Data extracted from a collection:

◇ ◇ ◇

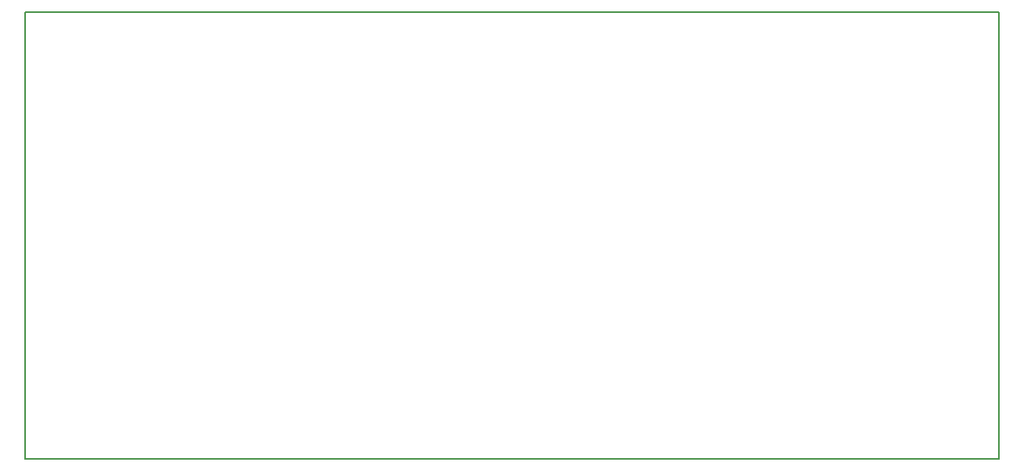
<source format=gbr>
G04 #@! TF.GenerationSoftware,KiCad,Pcbnew,(5.1.2)-1*
G04 #@! TF.CreationDate,2019-06-04T17:54:49-04:00*
G04 #@! TF.ProjectId,fmcw3,666d6377-332e-46b6-9963-61645f706362,rev?*
G04 #@! TF.SameCoordinates,Original*
G04 #@! TF.FileFunction,Profile,NP*
%FSLAX46Y46*%
G04 Gerber Fmt 4.6, Leading zero omitted, Abs format (unit mm)*
G04 Created by KiCad (PCBNEW (5.1.2)-1) date 2019-06-04 17:54:49*
%MOMM*%
%LPD*%
G04 APERTURE LIST*
%ADD10C,0.200000*%
G04 APERTURE END LIST*
D10*
X120700000Y-124350000D02*
X120700000Y-77500000D01*
X222500000Y-124350000D02*
X120700000Y-124350000D01*
X222500000Y-77500000D02*
X222500000Y-124350000D01*
X120700000Y-77500000D02*
X222500000Y-77500000D01*
M02*

</source>
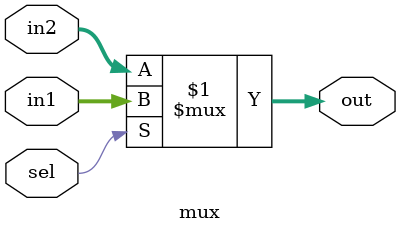
<source format=sv>
module mux #( parameter WIDTH = 32)(
    input  logic [WIDTH-1:0] in1,
    input  logic [WIDTH-1:0] in2,       // array of N inputs
    input  logic sel,      // select
    output logic [WIDTH-1:0] out                   // mux output
);

    // Combinational logic 
assign out = (sel) ? in1 : in2; //0 = in_2

endmodule
</source>
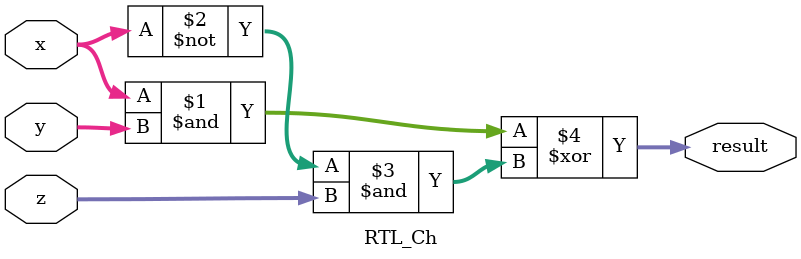
<source format=v>
`timescale 1ns / 1ps


module RTL_Ch(x,y,z,result);
input wire [31:0] x,y,z;
output wire [31:0] result;
assign result = (((x) & (y)) ^ (~(x) & (z)));
//#define Ch(x, y, z) (((x) & (y)) ^ (~(x) & (z)))
endmodule

</source>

◇ ◇ ◇

What is needed => Look through the entries above; copy every line holding the string "logic".

Problem solution =>
    input  logic [WIDTH-1:0] in1,
    input  logic [WIDTH-1:0] in2,       // array of N inputs
    input  logic sel,      // select
    output logic [WIDTH-1:0] out                   // mux output
    // Combinational logic 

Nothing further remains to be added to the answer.